In etwa so liest sich „Psychose“, der Auftaktband von Blake Crouchs „Wayward Pines-Trilogie“. Es ist kein literarisches Meisterwerk, hat manchmal auch augenscheinliche sprachliche Schwächen und lotet in seinem Genre auch keine bisher unbetretenen Pfade aus. Trotz allem hat es die Qualität vieler Dan Brown-Romane, indem man den Text so leicht und flockig dahinlesen kann und obendrein die Handlung packend genug ist, dass man nicht so einfach aufhören kann zu lesen.

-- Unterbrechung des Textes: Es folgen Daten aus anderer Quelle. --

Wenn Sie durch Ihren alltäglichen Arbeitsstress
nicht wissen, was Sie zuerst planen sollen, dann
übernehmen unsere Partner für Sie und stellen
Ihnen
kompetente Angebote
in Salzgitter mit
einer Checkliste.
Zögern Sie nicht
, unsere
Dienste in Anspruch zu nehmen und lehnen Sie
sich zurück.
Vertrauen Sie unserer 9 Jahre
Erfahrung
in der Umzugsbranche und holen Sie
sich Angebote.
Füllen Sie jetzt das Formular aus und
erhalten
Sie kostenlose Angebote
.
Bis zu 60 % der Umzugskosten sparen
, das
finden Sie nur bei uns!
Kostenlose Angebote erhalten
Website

Aber warum geht es eigentlich? Ethan Burke wurde in das verschlafene Städtchen Wayward Pines geschickt, um im Fall der beiden vor einem Jahr verschwundenen FBI-Agenten zu ermitteln. Doch zu Beginn der Geschichte hat er nach einem Autounfall das Bewusstsein und dazu jegliche Erinnerung an sein bisheriges Leben verloren. Orientierungslos irrt er zwischen Krankenhaus, Sheriffstation, Hotel und Diner hin und her und von Stunde zu Stunde häuft sich in ihm der Verdacht an, dass entweder in dieser Stadt nicht alles mit Rechten zugeht – oder er ist wahnsinnig geworden. Der Autor spielt hier sehr unterhaltsam mit den LeserInnen, da man sich sehr lang nicht so ganz sicher ist, ob den BewohnerInnen des Örtchens oder dem Protagonisten zu trauen ist.
Nachdem die erste Hälfte des Romans eher aus Aufdeckung und Ermittlung besteht, erhöht der zweite Teil das Tempo beträchtlich und wird zu einer actiongeladenen Verfolgungsjagd, die mitunter an filmische Vorlagen wie „The Purge“ oder Fitzeks „Achtnacht“ erinnert.
Am Ende dieses ersten Teils der Trilogie steht eine Offenbarung, die der Stadt, ihrer BewohnerInnen und den Köpfen hinter dem „Projekt“ eine neue Wendung verleiht – allerdings auch eine Wendung, die man im aktuellen Jahrzehnt immer mal wieder gelesen oder -sehen hat.
„Psychose“ liest sich kurzweilig und unterhaltsam und gewinnt zwar mit Sicherheit keine Innovationspreise, eignet sich aber durchaus als Lesehäppchen für Zwischendurch, das leicht schmeckt und nicht belastet.